## [Text passage]
++++++++

Experts have long known that Henry’s life-altering fall took place at his favourite residence, Greenwich Palace, but the royal court was demolished during the reign of Charles II, and the precise location of the jousting yard, or tiltyard, was believed to be lost to time.
But a team led by architectural expert Simon Withers located traces of the palace when they used ground-penetrating radar (GPR) to conduct scans of the area.
Mr Withers said: “When people ask me how I spent lockdown, I say, ‘Well, we found a palace.’”
His team found traces of two octagonal towers – likely the remnants of tall viewing stand that spectators used to watch the jousting tournaments.
This discovery suggested that the jousting field was roughly 330 feet east of where it was previously believed to be located.
Mr Withers added: “The images recorded on the radargrams were tantalisingly ambiguous and it has taken some time to reconcile these with what had long been considered to be the location of the tiltyard.
“This is part of a much larger scanning project and is incredibly exciting.”
The team’s discovery is not the only recent Tudor find related to the royal residence.

++++++++

## [Required task a]
Retype the lines of the records between the line holding "collector number: 16128" and the line holding "genus: Cyathea", inclusive.
The records that follow bear no relation to the text about the Greenwich Palace tiltyard.

## [Input rows]
++++++++

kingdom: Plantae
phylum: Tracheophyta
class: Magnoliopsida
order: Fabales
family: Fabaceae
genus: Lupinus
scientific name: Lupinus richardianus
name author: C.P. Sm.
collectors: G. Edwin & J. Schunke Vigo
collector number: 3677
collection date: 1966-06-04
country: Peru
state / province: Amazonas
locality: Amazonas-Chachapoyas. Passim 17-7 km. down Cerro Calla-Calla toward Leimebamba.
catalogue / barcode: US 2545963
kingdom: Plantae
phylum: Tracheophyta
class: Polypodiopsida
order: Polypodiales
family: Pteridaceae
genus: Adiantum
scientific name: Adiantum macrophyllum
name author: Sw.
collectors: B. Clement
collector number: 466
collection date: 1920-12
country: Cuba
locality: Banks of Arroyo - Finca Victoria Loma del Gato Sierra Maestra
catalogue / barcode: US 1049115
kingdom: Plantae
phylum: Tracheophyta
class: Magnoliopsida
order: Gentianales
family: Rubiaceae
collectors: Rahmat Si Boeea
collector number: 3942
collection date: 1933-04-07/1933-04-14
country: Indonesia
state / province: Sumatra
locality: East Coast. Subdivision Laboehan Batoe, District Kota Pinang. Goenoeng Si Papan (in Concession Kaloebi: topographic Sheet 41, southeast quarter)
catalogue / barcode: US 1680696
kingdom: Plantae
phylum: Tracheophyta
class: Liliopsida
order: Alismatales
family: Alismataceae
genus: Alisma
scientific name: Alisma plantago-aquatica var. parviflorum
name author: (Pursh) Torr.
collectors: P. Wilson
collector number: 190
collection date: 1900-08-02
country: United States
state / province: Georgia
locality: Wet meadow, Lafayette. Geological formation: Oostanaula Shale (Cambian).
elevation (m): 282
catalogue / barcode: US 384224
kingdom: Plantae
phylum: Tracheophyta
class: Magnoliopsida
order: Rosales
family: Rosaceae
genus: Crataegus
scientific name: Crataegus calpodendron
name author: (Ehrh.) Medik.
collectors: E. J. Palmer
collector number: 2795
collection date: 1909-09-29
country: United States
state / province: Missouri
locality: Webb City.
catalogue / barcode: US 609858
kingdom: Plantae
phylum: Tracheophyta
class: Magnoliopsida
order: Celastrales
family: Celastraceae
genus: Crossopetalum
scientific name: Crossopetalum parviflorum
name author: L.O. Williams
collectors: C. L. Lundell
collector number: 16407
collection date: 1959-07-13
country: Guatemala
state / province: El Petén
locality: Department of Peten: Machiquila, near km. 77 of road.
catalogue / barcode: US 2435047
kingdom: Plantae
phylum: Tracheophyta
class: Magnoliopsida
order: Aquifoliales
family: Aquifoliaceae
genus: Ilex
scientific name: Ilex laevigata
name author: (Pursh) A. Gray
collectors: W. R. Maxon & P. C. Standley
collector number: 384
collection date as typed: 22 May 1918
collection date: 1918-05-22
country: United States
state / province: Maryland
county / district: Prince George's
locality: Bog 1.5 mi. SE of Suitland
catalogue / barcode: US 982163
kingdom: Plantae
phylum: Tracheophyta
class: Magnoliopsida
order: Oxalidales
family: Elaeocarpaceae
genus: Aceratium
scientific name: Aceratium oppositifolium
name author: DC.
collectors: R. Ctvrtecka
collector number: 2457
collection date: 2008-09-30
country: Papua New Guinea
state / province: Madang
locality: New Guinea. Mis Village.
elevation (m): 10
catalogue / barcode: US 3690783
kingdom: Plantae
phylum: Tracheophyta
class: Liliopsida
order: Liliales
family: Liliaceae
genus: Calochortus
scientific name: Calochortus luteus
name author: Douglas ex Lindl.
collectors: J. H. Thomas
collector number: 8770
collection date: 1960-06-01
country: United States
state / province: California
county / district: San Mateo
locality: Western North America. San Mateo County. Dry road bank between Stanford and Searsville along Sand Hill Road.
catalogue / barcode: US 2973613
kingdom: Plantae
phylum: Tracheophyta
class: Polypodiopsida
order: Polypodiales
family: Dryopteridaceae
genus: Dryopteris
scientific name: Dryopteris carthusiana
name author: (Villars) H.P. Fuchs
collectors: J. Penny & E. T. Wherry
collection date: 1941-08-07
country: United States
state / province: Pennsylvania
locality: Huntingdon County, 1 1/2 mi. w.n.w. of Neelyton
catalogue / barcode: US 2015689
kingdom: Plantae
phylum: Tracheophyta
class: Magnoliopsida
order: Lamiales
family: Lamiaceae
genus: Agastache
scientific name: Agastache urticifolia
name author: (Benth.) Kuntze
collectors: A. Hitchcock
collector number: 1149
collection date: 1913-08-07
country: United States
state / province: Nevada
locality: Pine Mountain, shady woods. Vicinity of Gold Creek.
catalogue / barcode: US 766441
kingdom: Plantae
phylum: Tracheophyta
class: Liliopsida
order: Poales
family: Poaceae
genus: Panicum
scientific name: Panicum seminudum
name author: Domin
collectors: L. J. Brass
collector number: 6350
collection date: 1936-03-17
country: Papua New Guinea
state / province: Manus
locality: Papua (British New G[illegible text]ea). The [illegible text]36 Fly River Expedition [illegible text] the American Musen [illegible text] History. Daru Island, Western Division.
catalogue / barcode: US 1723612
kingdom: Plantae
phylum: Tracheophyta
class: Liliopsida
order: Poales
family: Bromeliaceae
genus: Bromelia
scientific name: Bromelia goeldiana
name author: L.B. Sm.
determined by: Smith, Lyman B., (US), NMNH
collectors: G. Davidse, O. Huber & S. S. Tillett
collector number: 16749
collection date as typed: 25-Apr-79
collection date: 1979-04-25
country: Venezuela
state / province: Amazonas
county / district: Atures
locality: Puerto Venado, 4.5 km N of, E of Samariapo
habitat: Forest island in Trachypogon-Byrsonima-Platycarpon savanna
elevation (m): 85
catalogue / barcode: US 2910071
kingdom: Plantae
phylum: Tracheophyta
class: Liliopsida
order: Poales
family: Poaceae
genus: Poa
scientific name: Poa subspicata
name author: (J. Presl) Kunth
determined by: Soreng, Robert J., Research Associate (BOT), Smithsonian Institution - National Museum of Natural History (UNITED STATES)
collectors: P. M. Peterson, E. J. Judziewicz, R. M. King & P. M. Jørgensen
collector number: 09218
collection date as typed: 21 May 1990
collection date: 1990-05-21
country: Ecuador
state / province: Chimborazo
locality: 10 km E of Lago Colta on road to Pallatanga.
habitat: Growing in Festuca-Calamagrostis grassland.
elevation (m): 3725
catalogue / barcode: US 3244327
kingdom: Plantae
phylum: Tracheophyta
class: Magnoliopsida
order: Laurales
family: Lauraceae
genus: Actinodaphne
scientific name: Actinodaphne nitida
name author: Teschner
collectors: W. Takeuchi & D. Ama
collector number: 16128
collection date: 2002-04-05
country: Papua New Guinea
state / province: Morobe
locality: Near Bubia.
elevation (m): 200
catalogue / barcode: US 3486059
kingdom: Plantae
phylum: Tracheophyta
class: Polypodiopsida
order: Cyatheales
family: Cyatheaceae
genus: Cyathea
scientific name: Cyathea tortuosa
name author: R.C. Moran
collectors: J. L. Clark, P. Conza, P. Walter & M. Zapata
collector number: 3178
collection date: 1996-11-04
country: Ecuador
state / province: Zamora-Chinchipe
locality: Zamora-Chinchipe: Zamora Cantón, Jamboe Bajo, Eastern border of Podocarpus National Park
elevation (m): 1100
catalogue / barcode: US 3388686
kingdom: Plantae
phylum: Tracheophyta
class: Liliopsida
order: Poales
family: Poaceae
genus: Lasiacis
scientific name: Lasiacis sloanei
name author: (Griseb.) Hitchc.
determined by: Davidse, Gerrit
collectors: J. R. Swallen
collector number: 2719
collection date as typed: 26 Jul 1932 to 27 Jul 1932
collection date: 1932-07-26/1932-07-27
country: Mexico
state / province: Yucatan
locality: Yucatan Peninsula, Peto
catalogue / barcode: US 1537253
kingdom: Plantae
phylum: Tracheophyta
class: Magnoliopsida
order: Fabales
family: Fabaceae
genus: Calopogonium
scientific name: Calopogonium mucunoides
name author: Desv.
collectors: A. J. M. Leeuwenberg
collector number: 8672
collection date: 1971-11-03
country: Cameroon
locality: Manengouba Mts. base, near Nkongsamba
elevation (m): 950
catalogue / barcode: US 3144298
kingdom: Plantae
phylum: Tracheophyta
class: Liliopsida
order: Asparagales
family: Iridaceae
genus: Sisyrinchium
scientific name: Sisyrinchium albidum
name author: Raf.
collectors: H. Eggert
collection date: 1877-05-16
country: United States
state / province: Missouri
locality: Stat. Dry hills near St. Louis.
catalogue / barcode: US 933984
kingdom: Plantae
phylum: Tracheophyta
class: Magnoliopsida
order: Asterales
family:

++++++++

## [Required task b]
Echo back the full text about the Greenwich Palace tiltyard word for word.

## [Full answer a]
collector number: 16128
collection date: 2002-04-05
country: Papua New Guinea
state / province: Morobe
locality: Near Bubia.
elevation (m): 200
catalogue / barcode: US 3486059
kingdom: Plantae
phylum: Tracheophyta
class: Polypodiopsida
order: Cyatheales
family: Cyatheaceae
genus: Cyathea

## [Full answer b]
Experts have long known that Henry’s life-altering fall took place at his favourite residence, Greenwich Palace, but the royal court was demolished during the reign of Charles II, and the precise location of the jousting yard, or tiltyard, was believed to be lost to time.
But a team led by architectural expert Simon Withers located traces of the palace when they used ground-penetrating radar (GPR) to conduct scans of the area.
Mr Withers said: “When people ask me how I spent lockdown, I say, ‘Well, we found a palace.’”
His team found traces of two octagonal towers – likely the remnants of tall viewing stand that spectators used to watch the jousting tournaments.
This discovery suggested that the jousting field was roughly 330 feet east of where it was previously believed to be located.
Mr Withers added: “The images recorded on the radargrams were tantalisingly ambiguous and it has taken some time to reconcile these with what had long been considered to be the location of the tiltyard.
“This is part of a much larger scanning project and is incredibly exciting.”
The team’s discovery is not the only recent Tudor find related to the royal residence.